This work addresses the challenge of efficiently computing the least fixed points of multiple monotonic inflationary functions under non-atomic updates, stale reads, and cover semantics in parallel and distributed systems. The authors propose a novel coordinate-cover-based weakly synchronous iterative framework that, for the first time, guarantees exact convergence to the least fixed point under cover semantics without relying on merge operations or contraction mapping assumptions. By introducing new constraints—namely i-locality and bounded staleness—and combining them with fair scheduling and change-only write semantics, they establish three progressively relaxed synchronization-based convergence theorems. The approach is successfully applied to problems including transitive closure, stable marriage, shortest paths, and subsidy-augmented fair allocation, demonstrating provable correctness and convergence across various weak synchronization models.

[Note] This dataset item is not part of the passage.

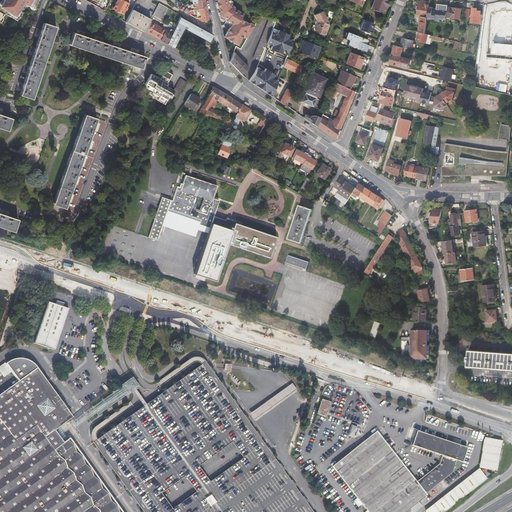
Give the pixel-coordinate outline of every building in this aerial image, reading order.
[(0,0),(0,7),(13,16),(22,3),(33,10),(38,0),(0,0)] [(123,1),(121,0),(117,0),(113,8),(123,13),(128,3),(123,1)] [(247,34),(251,27),(246,24),(246,25),(237,19),(240,15),(236,12),(235,13),(230,10),(230,9),(231,8),(226,5),(228,4),(228,3),(228,2),(228,1),(227,0),(211,0),(216,18),(228,25),(220,37),(234,45),(239,36),(243,39),(247,34)] [(383,8),(385,2),(379,0),(372,0),(368,10),(379,14),(380,11),(379,10),(381,7),(383,8)] [(206,7),(205,1),(192,5),(194,10),(199,9),(206,7)] [(425,35),(427,21),(429,7),(430,2),(419,1),(418,14),(421,14),(419,33),(425,35)] [(162,21),(168,8),(159,4),(152,17),(161,21),(162,21)] [(446,22),(446,17),(448,7),(448,6),(437,5),(437,9),(433,9),(433,8),(429,7),(427,21),(435,22),(435,20),(439,21),(446,22)] [(209,20),(206,7),(199,9),(200,13),(197,14),(198,18),(196,18),(202,22),(209,20)] [(448,7),(446,17),(460,19),(461,9),(448,7)] [(481,24),(482,15),(480,15),(481,11),(477,11),(477,9),(477,8),(473,8),(471,23),(481,24)] [(125,22),(144,32),(150,19),(132,10),(125,22)] [(491,14),(487,58),(511,59),(511,11),(504,10),(491,14)] [(312,32),(321,36),(325,26),(324,25),(325,23),(319,11),(311,15),(315,23),(312,32)] [(167,44),(174,48),(185,26),(188,27),(187,28),(210,41),(210,39),(213,34),(181,17),(173,33),(167,44)] [(271,25),(273,21),(273,22),(271,20),(266,17),(258,38),(265,41),(268,32),(271,25)] [(367,35),(371,25),(361,22),(357,31),(367,35)] [(19,95),(31,99),(54,27),(43,23),(19,95)] [(146,33),(160,40),(165,30),(151,23),(146,33)] [(160,40),(167,44),(173,33),(166,29),(165,30),(160,40)] [(268,32),(265,41),(263,44),(268,46),(269,46),(268,50),(278,55),(279,51),(285,53),(290,41),(284,39),(286,36),(275,31),(273,34),(268,32)] [(364,48),(361,47),(360,46),(362,39),(340,31),(338,37),(342,39),(340,43),(362,52),(364,48)] [(144,58),(72,33),(68,46),(80,49),(129,66),(128,69),(131,70),(131,73),(138,75),(144,58)] [(428,35),(425,35),(419,33),(417,42),(426,44),(428,35)] [(263,44),(265,41),(258,38),(250,58),(256,61),(260,52),(262,48),(263,44)] [(402,48),(411,50),(413,41),(401,38),(399,47),(402,48)] [(312,60),(317,48),(302,42),(297,53),(312,60)] [(392,55),(400,57),(402,48),(399,47),(395,46),(392,55)] [(230,67),(239,75),(244,68),(230,53),(226,61),(226,62),(230,67)] [(358,62),(360,58),(346,53),(342,64),(354,69),(357,61),(358,62)] [(400,57),(392,55),(390,64),(407,69),(410,59),(406,58),(400,57)] [(281,64),(279,68),(280,68),(295,75),(299,67),(297,66),(283,59),(281,64)] [(442,70),(441,70),(439,78),(451,81),(454,69),(443,66),(442,70)] [(177,96),(186,85),(188,81),(182,77),(174,90),(171,88),(171,87),(169,86),(169,87),(166,86),(174,72),(167,68),(162,78),(160,80),(158,79),(160,77),(152,73),(146,83),(155,88),(154,90),(157,92),(156,94),(160,96),(159,98),(166,102),(170,95),(172,95),(173,93),(177,96)] [(260,92),(265,95),(266,93),(268,94),(274,79),(270,77),(272,73),(262,68),(260,71),(253,68),(251,72),(246,81),(245,81),(260,92)] [(355,76),(342,70),(336,82),(350,89),(355,76)] [(310,73),(308,72),(299,91),(301,92),(301,94),(316,101),(313,109),(314,110),(315,108),(318,101),(315,99),(323,79),(310,73)] [(385,87),(397,90),(398,84),(399,84),(401,77),(398,76),(397,80),(390,78),(389,83),(387,82),(385,87)] [(407,84),(404,96),(412,98),(416,82),(413,81),(412,85),(407,84)] [(346,96),(343,103),(348,106),(355,91),(350,89),(336,82),(326,106),(331,109),(339,93),(346,96)] [(416,82),(412,98),(421,100),(423,90),(424,88),(419,87),(420,83),(416,82)] [(439,91),(441,94),(448,105),(452,102),(455,88),(447,86),(446,91),(444,92),(442,89),(439,91)] [(199,115),(204,117),(207,111),(208,109),(210,106),(213,101),(215,98),(219,90),(214,87),(199,115)] [(288,90),(284,88),(283,90),(277,103),(281,106),(288,90)] [(233,99),(219,90),(215,98),(213,101),(216,103),(216,102),(217,101),(220,103),(219,104),(225,107),(221,116),(207,111),(204,117),(203,119),(220,126),(228,107),(233,99)] [(432,92),(423,90),(421,100),(420,102),(429,104),(431,95),(432,92)] [(194,111),(200,100),(191,94),(184,105),(194,111)] [(297,102),(313,109),(316,101),(301,94),(297,102)] [(436,96),(431,95),(429,104),(434,105),(434,107),(443,109),(449,106),(448,105),(441,94),(436,96)] [(243,105),(233,99),(228,107),(238,113),(243,105)] [(243,104),(243,105),(238,113),(233,121),(239,123),(241,119),(245,121),(252,110),(243,104)] [(367,120),(374,122),(379,108),(373,106),(371,111),(370,111),(367,120)] [(339,111),(336,110),(333,115),(336,117),(334,122),(329,120),(323,131),(334,139),(347,109),(341,107),(339,111)] [(381,108),(377,120),(381,121),(384,123),(385,122),(392,124),(394,118),(395,113),(381,108)] [(305,114),(303,118),(316,127),(320,117),(316,115),(311,116),(310,117),(305,114)] [(316,127),(323,131),(329,120),(329,118),(322,114),(320,117),(316,127)] [(0,115),(0,128),(7,131),(11,119),(0,115)] [(53,205),(50,212),(61,216),(63,209),(64,209),(95,120),(82,115),(52,205),(53,205)] [(384,123),(381,121),(380,122),(393,127),(396,119),(394,118),(392,124),(385,122),(384,123)] [(396,136),(408,139),(412,122),(400,118),(396,136)] [(228,119),(224,129),(228,131),(229,131),(231,129),(233,121),(228,119)] [(266,123),(265,124),(259,137),(263,139),(270,125),(266,123)] [(501,124),(499,138),(510,139),(511,125),(501,124)] [(431,153),(435,153),(439,127),(427,125),(423,143),(433,144),(431,153)] [(372,136),(373,132),(363,128),(361,133),(360,133),(357,142),(366,145),(369,136),(372,136)] [(381,156),(382,153),(385,143),(388,132),(378,129),(374,143),(369,158),(380,161),(381,156)] [(232,143),(224,139),(218,154),(226,157),(232,143)] [(281,143),(275,154),(278,156),(280,152),(289,156),(294,147),(285,143),(284,144),(281,143)] [(507,155),(446,146),(442,166),(442,176),(449,176),(449,174),(471,174),(471,172),(473,172),(475,173),(475,174),(507,177),(507,166),(506,163),(507,155)] [(287,160),(289,156),(280,152),(278,156),(287,160)] [(313,157),(305,152),(298,161),(306,167),(313,157)] [(221,165),(187,153),(184,162),(218,174),(221,165)] [(389,161),(386,172),(392,174),(392,175),(398,176),(401,166),(394,165),(394,162),(389,161)] [(331,170),(323,164),(316,174),(324,179),(331,170)] [(417,179),(419,168),(408,166),(407,171),(406,174),(405,176),(417,179)] [(417,179),(416,180),(426,183),(429,169),(419,167),(419,168),(417,179)] [(202,219),(201,224),(211,227),(196,273),(217,279),(228,243),(270,257),(277,237),(235,223),(234,225),(229,223),(226,223),(226,221),(214,217),(220,201),(214,199),(218,186),(187,175),(184,183),(182,183),(181,186),(178,185),(173,200),(163,197),(150,237),(159,240),(164,225),(170,208),(202,219)] [(352,187),(346,182),(348,180),(342,176),(335,186),(339,189),(341,190),(340,191),(346,195),(346,196),(350,199),(351,197),(356,190),(357,189),(353,186),(352,187)] [(307,177),(302,186),(306,189),(312,179),(307,177)] [(366,189),(360,185),(357,189),(356,190),(351,197),(355,199),(357,196),(360,198),(366,189)] [(341,190),(339,189),(335,194),(343,200),(346,196),(346,195),(340,191),(341,190)] [(371,193),(366,189),(360,198),(366,202),(371,193)] [(377,198),(371,193),(366,202),(372,207),(377,198)] [(381,201),(377,198),(372,207),(374,208),(374,207),(376,208),(379,210),(384,203),(381,201)] [(300,205),(289,239),(302,243),(312,209),(300,205)] [(197,236),(201,224),(202,219),(170,208),(164,225),(197,236)] [(431,212),(428,216),(429,218),(431,218),(430,223),(431,228),(437,227),(438,223),(439,223),(442,209),(433,208),(432,212),(431,212)] [(479,221),(478,210),(472,211),(466,211),(467,222),(479,221)] [(378,222),(382,225),(380,228),(382,230),(392,216),(390,215),(391,214),(389,213),(389,214),(385,211),(378,222)] [(462,225),(461,214),(452,215),(453,219),(453,222),(450,223),(452,237),(461,236),(460,225),(462,225)] [(0,215),(0,228),(13,233),(17,221),(0,215)] [(475,245),(486,244),(484,225),(473,227),(475,245)] [(401,243),(409,239),(404,231),(398,234),(397,235),(398,236),(400,241),(401,243)] [(389,233),(368,272),(373,274),(393,237),(393,236),(392,236),(394,233),(391,232),(389,233)] [(409,239),(401,243),(404,248),(411,244),(409,239)] [(451,240),(442,241),(444,254),(446,254),(447,259),(449,259),(449,263),(457,262),(456,252),(453,253),(451,240)] [(411,244),(404,248),(405,250),(407,254),(414,251),(411,244)] [(414,251),(407,254),(409,259),(417,255),(414,251)] [(285,263),(306,271),(309,261),(289,254),(285,263)] [(419,259),(415,261),(417,265),(413,267),(415,270),(416,273),(417,273),(420,277),(426,274),(420,262),(419,259)] [(475,279),(473,267),(461,269),(463,281),(475,279)] [(341,295),(343,288),(293,272),(291,279),(341,295)] [(286,284),(282,299),(300,304),(304,289),(286,284)] [(494,284),(482,285),(484,302),(495,300),(494,284)] [(427,291),(426,286),(417,288),(419,299),(428,298),(427,291)] [(334,316),(338,301),(312,293),(308,307),(334,316)] [(70,310),(49,303),(35,344),(57,351),(70,310)] [(280,305),(277,312),(330,328),(332,321),(280,305)] [(415,320),(427,320),(427,305),(415,305),(415,320)] [(487,320),(489,320),(496,319),(495,308),(486,309),(487,320)] [(422,325),(418,325),(418,327),(411,327),(411,334),(401,334),(401,337),(411,337),(411,351),(413,351),(417,353),(417,355),(422,355),(422,353),(426,352),(428,352),(428,342),(426,342),(425,340),(426,339),(426,337),(428,337),(428,327),(422,327),(422,325)] [(489,371),(511,372),(511,354),(469,352),(467,369),(489,371)] [(18,381),(37,367),(34,364),(30,361),(26,359),(22,358),(17,358),(14,359),(10,360),(5,363),(11,372),(18,381)] [(144,403),(91,440),(142,511),(313,511),(204,360),(144,403)] [(11,372),(5,363),(5,362),(0,365),(0,372),(4,377),(11,372)] [(113,511),(63,443),(58,436),(54,430),(57,428),(72,417),(37,367),(18,381),(0,393),(0,511),(113,511)] [(249,415),(254,422),(296,392),(291,386),(249,415)] [(318,416),(316,424),(322,426),(325,416),(328,417),(333,402),(324,400),(319,414),(321,415),(320,417),(318,416)] [(63,443),(66,441),(57,428),(54,430),(58,436),(63,443)] [(428,493),(419,481),(378,431),(334,467),(359,498),(356,501),(361,507),(364,504),(370,511),(407,511),(412,508),(415,511),(417,511),(424,506),(421,502),(429,495),(428,493)] [(469,448),(418,431),(414,445),(445,456),(442,464),(419,481),(428,493),(456,473),(459,460),(464,462),(469,448)] [(484,437),(479,467),(496,471),(501,441),(484,437)] [(67,440),(66,441),(63,443),(113,511),(119,511),(117,506),(111,500),(108,493),(102,488),(99,481),(93,476),(90,469),(84,464),(82,457),(76,452),(73,444),(67,440)] [(444,511),(487,478),(479,468),(425,511),(444,511)]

We present methods to compute least fixed points of multiple monotone inflationary functions in parallel and distributed settings. While the classic Knaster-Tarski theorem addresses a single function with sequential iteration, modern computing systems require parallel execution with overwrite semantics, non-atomic updates, and stale reads. We prove three convergence theorems under progressively relaxed synchronization: (1) Interleaving semantics with fair scheduling, (2) Parallel execution with update-only-on-change semantics (processes write only on those coordinates whose values change), and (3) Distributed execution with bounded staleness (updates propagate within $T$ rounds) and $i$-locality (each process modifies only its own component). Our approach differs from prior work in fundamental ways: Cousot-Cousot's chaotic iteration uses join-based merges that preserve information. Instead, we use coordinate-wise overwriting. Bertsekas's asynchronous methods assume contractions. We use coordinate-wise overwriting with structural constraints (locality, bounded staleness) instead. Applications include parallel and distributed algorithms for the transitive closure, stable marriage, shortest paths, and fair division with subsidy problems. Our results provide the first exact least-fixed-point convergence guarantees for overwrite-based parallel updates without join operations or contraction assumptions.